## WORK TO BE COMPLETED
State the number of lines in these records that include the string "Adhesive", and say nothing more.

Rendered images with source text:
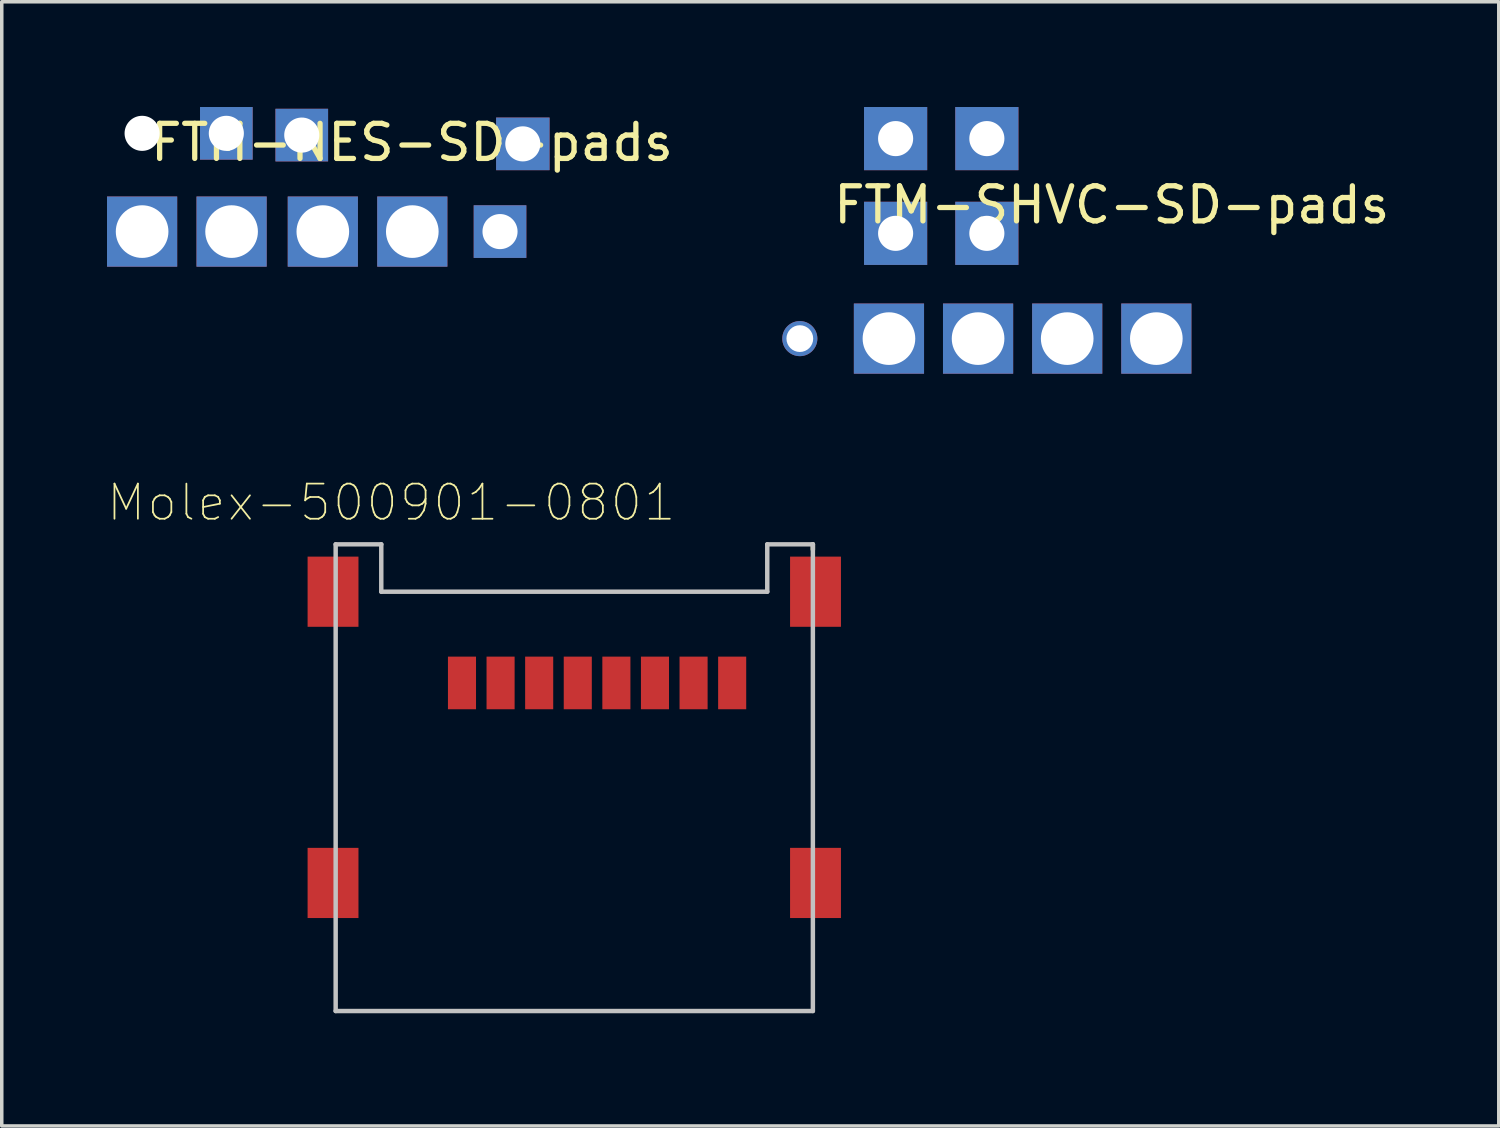
<source format=kicad_pcb>
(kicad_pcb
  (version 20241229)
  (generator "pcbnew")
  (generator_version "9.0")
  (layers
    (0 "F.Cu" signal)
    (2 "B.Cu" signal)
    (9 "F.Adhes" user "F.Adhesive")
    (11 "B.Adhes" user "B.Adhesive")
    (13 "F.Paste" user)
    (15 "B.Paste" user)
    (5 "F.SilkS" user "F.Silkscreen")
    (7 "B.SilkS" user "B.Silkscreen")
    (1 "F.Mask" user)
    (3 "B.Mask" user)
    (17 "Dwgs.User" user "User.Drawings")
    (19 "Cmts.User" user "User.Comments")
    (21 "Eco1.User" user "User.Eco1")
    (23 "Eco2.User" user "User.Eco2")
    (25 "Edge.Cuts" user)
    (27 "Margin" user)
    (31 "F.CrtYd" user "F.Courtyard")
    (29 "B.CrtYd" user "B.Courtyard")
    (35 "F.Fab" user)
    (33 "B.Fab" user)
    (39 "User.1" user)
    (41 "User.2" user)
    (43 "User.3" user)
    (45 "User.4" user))
  (footprint "FTM-NES-SD-pads"
    (layer "F.Cu")
    (at 6.15 3.55)
    (property "Reference" "FTM-NES-SD-pads" (at 2.54 -2.54 0) (layer "F.SilkS") (effects (font (size 1 1) (thickness 0.15))))
    (attr through_hole)
    (pad "" np_thru_hole circle (at -5.15 -2.8) (size 1 1) (drill 1) (layers "*.Cu" "*.Mask"))
    (pad "1" thru_hole rect (at 5.7 -2.5 270) (size 1.5 1.524) (drill 1) (layers "*.Cu" "*.Mask"))
    (pad "2" thru_hole rect (at 0 0) (size 2 2) (drill 1.5) (layers "*.Cu" "*.Mask"))
    (pad "3" thru_hole rect (at 5.05 0) (size 1.5 1.5) (drill 1) (layers "*.Cu" "*.Mask"))
    (pad "4" thru_hole rect (at 2.55 0) (size 2 2) (drill 1.5) (layers "*.Cu" "*.Mask"))
    (pad "5" thru_hole rect (at -2.6 0) (size 2 2) (drill 1.5) (layers "*.Cu" "*.Mask"))
    (pad "6" thru_hole rect (at -5.15 0) (size 2 2) (drill 1.5) (layers "*.Cu" "*.Mask"))
    (pad "7" thru_hole rect (at -0.6 -2.75) (size 1.5 1.5) (drill 1) (layers "*.Cu" "*.Mask"))
    (pad "8" thru_hole rect (at -2.75 -2.8) (size 1.5 1.5) (drill 1) (layers "*.Cu" "*.Mask")))
  (footprint "FTM-SHVC-SD-pads"
    (layer "F.Cu")
    (at 24.824 6.6)
    (property "Reference" "FTM-SHVC-SD-pads" (at 3.81 -3.81 0) (layer "F.SilkS") (effects (font (size 1 1) (thickness 0.15))))
    (attr through_hole)
    (pad "" np_thru_hole circle (at -5.08 0) (size 1 1) (drill 0.762) (layers "*.Cu" "*.Mask"))
    (pad "1" thru_hole rect (at -2.35 -5.7) (size 1.8 1.8) (drill 1) (layers "*.Cu" "*.Mask"))
    (pad "2" thru_hole rect (at 0 0) (size 2 2) (drill 1.5) (layers "*.Cu" "*.Mask"))
    (pad "3" thru_hole rect (at 0.25 -5.7) (size 1.8 1.8) (drill 1) (layers "*.Cu" "*.Mask"))
    (pad "4" thru_hole rect (at -2.54 0) (size 2 2) (drill 1.5) (layers "*.Cu" "*.Mask"))
    (pad "5" thru_hole rect (at 2.54 0) (size 2 2) (drill 1.5) (layers "*.Cu" "*.Mask"))
    (pad "6" thru_hole rect (at 5.08 0) (size 2 2) (drill 1.5) (layers "*.Cu" "*.Mask"))
    (pad "7" thru_hole rect (at -2.35 -3) (size 1.8 1.8) (drill 1) (layers "*.Cu" "*.Mask"))
    (pad "8" thru_hole rect (at 0.25 -3) (size 1.8 1.8) (drill 1) (layers "*.Cu" "*.Mask")))
  (footprint "Molex-500901-0801"
    (layer "F.Cu")
    (at 13.316 16.413)
    (property "Reference" "Molex-500901-0801" (at -5.215 -5.14 0) (layer "F.SilkS") (effects (font (size 1.001 1.001) (thickness 0.05))))
    (attr smd)
    (fp_line (start 6.8 -3.95) (end 6.8 -3.8) (stroke (width 0.127) (type solid)) (layer "F.SilkS"))
    (fp_line (start -6.8 -3.95) (end -5.5 -3.95) (stroke (width 0.127) (type solid)) (layer "Dwgs.User"))
    (fp_line (start -6.8 9.35) (end -6.8 -3.95) (stroke (width 0.127) (type solid)) (layer "Dwgs.User"))
    (fp_line (start -5.5 -3.95) (end -5.5 -2.6) (stroke (width 0.127) (type solid)) (layer "Dwgs.User"))
    (fp_line (start -5.5 -2.6) (end 5.5 -2.6) (stroke (width 0.127) (type solid)) (layer "Dwgs.User"))
    (fp_line (start 5.5 -3.95) (end 6.8 -3.95) (stroke (width 0.127) (type solid)) (layer "Dwgs.User"))
    (fp_line (start 5.5 -2.6) (end 5.5 -3.95) (stroke (width 0.127) (type solid)) (layer "Dwgs.User"))
    (fp_line (start 6.8 -3.95) (end 6.8 9.35) (stroke (width 0.127) (type solid)) (layer "Dwgs.User"))
    (fp_line (start 6.8 9.35) (end -6.8 9.35) (stroke (width 0.127) (type solid)) (layer "Dwgs.User"))
    (fp_line (start -7.85 -3.85) (end -7.05 -3.85) (stroke (width 0.05) (type solid)) (layer "Eco1.User"))
    (fp_line (start -7.85 -1.35) (end -7.85 -3.85) (stroke (width 0.05) (type solid)) (layer "Eco1.User"))
    (fp_line (start -7.85 4.45) (end -7.05 4.45) (stroke (width 0.05) (type solid)) (layer "Eco1.User"))
    (fp_line (start -7.85 6.95) (end -7.85 4.45) (stroke (width 0.05) (type solid)) (layer "Eco1.User"))
    (fp_line (start -7.05 -4.25) (end -5.25 -4.25) (stroke (width 0.05) (type solid)) (layer "Eco1.User"))
    (fp_line (start -7.05 -3.85) (end -7.05 -4.25) (stroke (width 0.05) (type solid)) (layer "Eco1.User"))
    (fp_line (start -7.05 -1.35) (end -7.85 -1.35) (stroke (width 0.05) (type solid)) (layer "Eco1.User"))
    (fp_line (start -7.05 4.45) (end -7.05 -1.35) (stroke (width 0.05) (type solid)) (layer "Eco1.User"))
    (fp_line (start -7.05 6.95) (end -7.85 6.95) (stroke (width 0.05) (type solid)) (layer "Eco1.User"))
    (fp_line (start -7.05 9.6) (end -7.05 6.95) (stroke (width 0.05) (type solid)) (layer "Eco1.User"))
    (fp_line (start -5.25 -4.25) (end -5.25 -2.85) (stroke (width 0.05) (type solid)) (layer "Eco1.User"))
    (fp_line (start -5.25 -2.85) (end 5.25 -2.85) (stroke (width 0.05) (type solid)) (layer "Eco1.User"))
    (fp_line (start 5.25 -4.25) (end 7.05 -4.25) (stroke (width 0.05) (type solid)) (layer "Eco1.User"))
    (fp_line (start 5.25 -2.85) (end 5.25 -4.25) (stroke (width 0.05) (type solid)) (layer "Eco1.User"))
    (fp_line (start 7.05 -4.25) (end 7.05 -3.85) (stroke (width 0.05) (type solid)) (layer "Eco1.User"))
    (fp_line (start 7.05 -3.85) (end 7.85 -3.85) (stroke (width 0.05) (type solid)) (layer "Eco1.User"))
    (fp_line (start 7.05 -1.35) (end 7.05 4.45) (stroke (width 0.05) (type solid)) (layer "Eco1.User"))
    (fp_line (start 7.05 4.45) (end 7.85 4.45) (stroke (width 0.05) (type solid)) (layer "Eco1.User"))
    (fp_line (start 7.05 6.95) (end 7.05 9.6) (stroke (width 0.05) (type solid)) (layer "Eco1.User"))
    (fp_line (start 7.05 9.6) (end -7.05 9.6) (stroke (width 0.05) (type solid)) (layer "Eco1.User"))
    (fp_line (start 7.85 -3.85) (end 7.85 -1.35) (stroke (width 0.05) (type solid)) (layer "Eco1.User"))
    (fp_line (start 7.85 -1.35) (end 7.05 -1.35) (stroke (width 0.05) (type solid)) (layer "Eco1.User"))
    (fp_line (start 7.85 4.45) (end 7.85 6.95) (stroke (width 0.05) (type solid)) (layer "Eco1.User"))
    (fp_line (start 7.85 6.95) (end 7.05 6.95) (stroke (width 0.05) (type solid)) (layer "Eco1.User"))
    (pad "1" smd rect (at -3.2 0 90) (size 1.5 0.8) (layers "F.Cu" "F.Mask" "F.Paste"))
    (pad "2" smd rect (at -2.1 0 90) (size 1.5 0.8) (layers "F.Cu" "F.Mask" "F.Paste"))
    (pad "3" smd rect (at -1 0 90) (size 1.5 0.8) (layers "F.Cu" "F.Mask" "F.Paste"))
    (pad "4" smd rect (at 0.1 0 90) (size 1.5 0.8) (layers "F.Cu" "F.Mask" "F.Paste"))
    (pad "5" smd rect (at 1.2 0 90) (size 1.5 0.8) (layers "F.Cu" "F.Mask" "F.Paste"))
    (pad "6" smd rect (at 2.3 0 90) (size 1.5 0.8) (layers "F.Cu" "F.Mask" "F.Paste"))
    (pad "7" smd rect (at 3.4 0 90) (size 1.5 0.8) (layers "F.Cu" "F.Mask" "F.Paste"))
    (pad "8" smd rect (at 4.5 0 90) (size 1.5 0.8) (layers "F.Cu" "F.Mask" "F.Paste"))
    (pad "SH1" smd rect (at -6.875 -2.6 90) (size 2 1.45) (layers "F.Cu" "F.Mask" "F.Paste"))
    (pad "SH2" smd rect (at 6.875 -2.6 90) (size 2 1.45) (layers "F.Cu" "F.Mask" "F.Paste"))
    (pad "SH3" smd rect (at -6.875 5.7 90) (size 2 1.45) (layers "F.Cu" "F.Mask" "F.Paste"))
    (pad "SH4" smd rect (at 6.875 5.7 90) (size 2 1.45) (layers "F.Cu" "F.Mask" "F.Paste")))
  (gr_rect
    (start -3 -3)
    (end 39.663 29.038)
    (stroke (width 0.1) (type default))
    (fill no)
    (layer "Edge.Cuts")))
</source>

## RESPONSE TO THIS EXERCISE
2